Common reasons include the following:

  • Excessively long output: The model generates too much content, causing the response time to exceed the client timeout. Use streaming output to receive the first token faster.

  • Network issues: Check that the network connection between the client and Alibaba Cloud is stable.

How do I configure permissions for a RAM user to enable advanced monitoring?

Procedure:

  1. Grant the AliyunBailianFullAccess global management permission to the RAM user.

  2. Grant the ModelMonitoring-FullAccess (or Administrator) page permission to the RAM user to allow write operations on the monitoring page.

  3. Grant the AliyunCloudMonitorFullAccess system policy to the RAM user.

  4. Create and grant a create service-linked role policy to the RAM user.

    1. Log on to the RAM console. In the navigation pane on the left, choose Permissions > Policies, and then click Create Policy.

    2. Click JSON. Paste the following content into the policy input box, and click OK.

      {
          "Version": "1",
          "Statement": [
              {
                  "Action": "ram:CreateServiceLinkedRole",
                  "Resource": "*",
                  "Effect": "Allow"
              }
          ]
      }
    3. Enter the policy name CreateServiceLinkedRole and click OK.

    4. In the left navigation pane, choose Identities > Users.
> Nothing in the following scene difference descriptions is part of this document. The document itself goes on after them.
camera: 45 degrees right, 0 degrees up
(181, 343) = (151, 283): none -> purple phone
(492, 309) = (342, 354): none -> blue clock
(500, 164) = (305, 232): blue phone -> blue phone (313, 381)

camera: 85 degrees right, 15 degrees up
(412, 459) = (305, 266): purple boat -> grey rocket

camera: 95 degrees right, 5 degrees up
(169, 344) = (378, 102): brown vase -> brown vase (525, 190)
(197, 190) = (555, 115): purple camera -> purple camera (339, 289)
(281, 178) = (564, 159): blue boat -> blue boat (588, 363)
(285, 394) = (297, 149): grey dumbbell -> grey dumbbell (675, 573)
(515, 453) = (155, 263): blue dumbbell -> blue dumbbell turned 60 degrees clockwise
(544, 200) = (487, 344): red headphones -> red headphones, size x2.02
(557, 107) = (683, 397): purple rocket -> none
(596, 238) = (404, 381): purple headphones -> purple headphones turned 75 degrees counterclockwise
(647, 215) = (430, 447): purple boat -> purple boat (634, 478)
Find the RAM user in the list and click Add Permission in the Actions column.

    5. From the Policies list, select the CreateServiceLinkedRole policy that you created and click Grant permissions.

  5. After you configure all the required permissions, return to the Monitoring (Singapore), Monitoring (Virginia), or Monitoring (Beijing) page and use the RAM user to retry enabling Advanced Monitoring.

How do I configure permissions for a RAM user to enable logging?

Procedure:

  1. Grant the AliyunBailianFullAccess global management permission to the RAM user.

  2. You can configure Model Monitoring – Operations (or administrator) page permissions for the RAM user to allow them to perform write operations on the Model Monitoring page.

  3. Grant the AliyunLogFullAccess system policy to the RAM user.

  4. Create and grant a create service-linked role policy to the RAM user.

    1. Log on to the RAM console. In the navigation pane on the left, choose Permissions > Policy, and then click Create Policy.

    2. Click JSON. Paste the following content into the policy input box, and click OK.

      {
          "Version": "1",
          "Statement": [
              {
                  "Action": "ram:CreateServiceLinkedRole",
                  "Resource": "*",
                  "Effect": "Allow"
              }
          ]
      }
    3. Enter CreateServiceLinkedRole as the policy name and click OK.

    4. In the navigation pane on the left, choose Identities > Users. Find the RAM user in the list, click Add Permission in the Actions column.

    5. From the Policies list, select the CreateServiceLinkedRole policy that you created and click Grant permissions.

  5. After you configure all the required permissions, return to the Monitoring (Beijing) page, and use the RAM user to retry enabling Inference Logs.

Appendix

Glossary

Term

Explanation

Real-time

All direct and indirect model calls, including:

  • API calls made through the DashScope SDK or OpenAI compatible interfaces

  • Playground

  • Test and published states of Model Studio applications, including agents, workflows, agent orchestration applications, and nodes that involve model calls, such as LLM nodes, intent classification nodes, and agent group nodes

  • Assistant API calls

  • Application calls

Batches

Large-scale offline data processing (non-real-time scenarios) using the OpenAI compatible Batch (file input) API.